- Page excerpt:
= = = = =
Rural Radicalism Conference

Rural Radicalism Conference

Saturday 4th June 2016 at Anglia Ruskin University, Cambridge
Helmore 251 (first floor of the Helmore Building on East Road, Cambridge)
10:00am – 4.45pm


Organised by the  Labour History Research Unit at Anglia Ruskin University and the Victorian Studies Centre, at Saffron Walden Town Library

East Anglia has a rich but often overlooked history of radicalism and this conference will introduce people to some aspects of this history and provide a focus for a renewed interest in Labour History.

Labour radicalism in East Anglia has taken many different forms, ranging from the struggle by the farm-workers to establish their own trade union and their continuing fight to earn a living wage, to the colourful Christian Socialism of the Thaxted Movement in north-west Essex. These rural struggles were not isolated from the cities but drew on them for support and sometimes inspiration, and in turn their radicalism shaped the nature of the early Labour Party.

During the day, the speakers will not simply describe the events that occurred, but will explore the ways in which people organised and sustained their struggles, often over many years.

Striking farm labourers from Ashdon (Esssex) with their Union banner, 1914 (Used with permission)
Striking farm labourers from Ashdon (Esssex) with their Union banner, 1914 (Used with permission)

There is no charge for attending the Conference, but people wishing to attend are requested to reserve their place by booking with eventbrite, using the link at the foot of this email. There are 50 places available. Please note that the organisers reserve the right to change the programme without notice

 

Programme

10:00 – 10:15 Registration

10:15 – 11.00 Town, gown, and farm: the early Labour Party in Cambridge and South Cambridgeshire Ashley Walsh

This paper will explore the origins of the Labour Party in Cambridge and South Cambridgeshire where early activists sought explicitly to unite disparate forms of political association among light-industrial and railway workers in Cambridge who were traditionally attached to the Liberal Party, various congregations of dissenting Protestants, agricultural labourers, and academics. It will demonstrate how these groups were often difficult to hold together and, as a result, how slow and sporadic the development of organised Labourism was in a university-oriented market town on the edge of the Fens.

Ashley Walsh is a doctoral student at Downing College, Cambridge, specialising in eighteenth-century British intellectual history. He is also Leader of the Labour Group on Cambridgeshire County Council. Along with Richard Johnson, he wrote ‘Camaraderie: One Hundred Years of the Cambridge Labour Party, 1912-2012’ to mark the centenary celebrations of the Labour Party in Cambridge.

11:00 – 11:20 Coffee

11:20 – 12:05 Christian Socialism in North-West Essex: A Progress Report Arthur Burns

This paper discusses Arthur’s Thaxted work, in particular highlighting those issues which have emerged in the course of his research and which remain to be resolved, not least because of their invisibility in the standard accounts of Conrad Noel, the Battle of the Flags and the Thaxted tradition.

Professor Arthur Burns is vice-dean for Education in the Faculty of Arts and Sciences at King’s College London and a vice-president of the Royal Historical Society. He has published widely on the history of the Church of England from the eighteenth to the twentieth centuries, and is a director of the online Clergy of the Church of England Database 1540-1835. He has also written on nineteenth-century reform and the history of walking. He is currently working on a book on the Christian Socialist tradition in twentieth-century Thaxted.
= = = = =
- Provided records:
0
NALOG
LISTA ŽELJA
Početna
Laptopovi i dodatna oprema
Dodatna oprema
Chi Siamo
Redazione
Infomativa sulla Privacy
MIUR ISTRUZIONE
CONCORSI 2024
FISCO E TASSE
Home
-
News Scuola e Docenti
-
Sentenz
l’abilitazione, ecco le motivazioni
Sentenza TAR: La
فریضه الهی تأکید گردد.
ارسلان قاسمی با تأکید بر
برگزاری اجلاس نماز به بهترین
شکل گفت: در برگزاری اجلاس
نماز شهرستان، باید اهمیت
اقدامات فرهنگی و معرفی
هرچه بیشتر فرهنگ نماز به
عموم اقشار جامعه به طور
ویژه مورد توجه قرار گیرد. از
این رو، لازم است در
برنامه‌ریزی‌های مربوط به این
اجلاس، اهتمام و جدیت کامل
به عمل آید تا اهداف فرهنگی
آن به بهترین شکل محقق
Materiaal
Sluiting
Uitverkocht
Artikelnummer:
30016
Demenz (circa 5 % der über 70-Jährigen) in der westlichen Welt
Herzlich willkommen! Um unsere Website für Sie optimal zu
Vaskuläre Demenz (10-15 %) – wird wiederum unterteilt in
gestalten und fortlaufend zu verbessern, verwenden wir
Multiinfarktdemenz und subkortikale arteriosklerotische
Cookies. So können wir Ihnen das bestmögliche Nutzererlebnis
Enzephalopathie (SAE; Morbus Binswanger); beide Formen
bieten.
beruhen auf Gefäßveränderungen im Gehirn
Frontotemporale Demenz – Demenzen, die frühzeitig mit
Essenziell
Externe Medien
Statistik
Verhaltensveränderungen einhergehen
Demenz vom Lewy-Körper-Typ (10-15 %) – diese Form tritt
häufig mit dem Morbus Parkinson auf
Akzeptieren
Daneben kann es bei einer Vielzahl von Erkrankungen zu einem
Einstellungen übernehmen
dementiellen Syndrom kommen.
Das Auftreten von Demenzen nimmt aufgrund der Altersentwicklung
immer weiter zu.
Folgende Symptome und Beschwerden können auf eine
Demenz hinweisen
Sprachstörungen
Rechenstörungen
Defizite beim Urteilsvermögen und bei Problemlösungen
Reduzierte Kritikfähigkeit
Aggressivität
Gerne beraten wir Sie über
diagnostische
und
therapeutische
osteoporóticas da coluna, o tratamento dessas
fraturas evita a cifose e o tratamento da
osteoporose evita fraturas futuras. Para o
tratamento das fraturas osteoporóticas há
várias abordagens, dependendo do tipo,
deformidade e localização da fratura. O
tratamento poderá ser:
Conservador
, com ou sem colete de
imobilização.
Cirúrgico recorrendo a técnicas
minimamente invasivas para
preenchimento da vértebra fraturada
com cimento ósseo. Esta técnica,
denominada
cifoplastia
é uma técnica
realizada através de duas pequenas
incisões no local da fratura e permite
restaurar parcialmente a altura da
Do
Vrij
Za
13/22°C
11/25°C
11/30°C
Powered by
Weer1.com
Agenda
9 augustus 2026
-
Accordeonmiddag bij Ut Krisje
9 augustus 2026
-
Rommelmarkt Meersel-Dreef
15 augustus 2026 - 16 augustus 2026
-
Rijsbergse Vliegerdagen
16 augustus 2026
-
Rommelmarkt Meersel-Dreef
= = = = =
- Exercise instructions:
Answer these from the Rural Radicalism Conference page:
(a) How many places are available at the conference?
(b) Which society has Arthur Burns as a vice-president?
(c) Who wrote the Cambridge Labour Party centenary book along with Ashley Walsh?
The records are separate material, unconnected to the conference page.

- Completed exercise:
(a) 50
(b) The Royal Historical Society
(c) Richard Johnson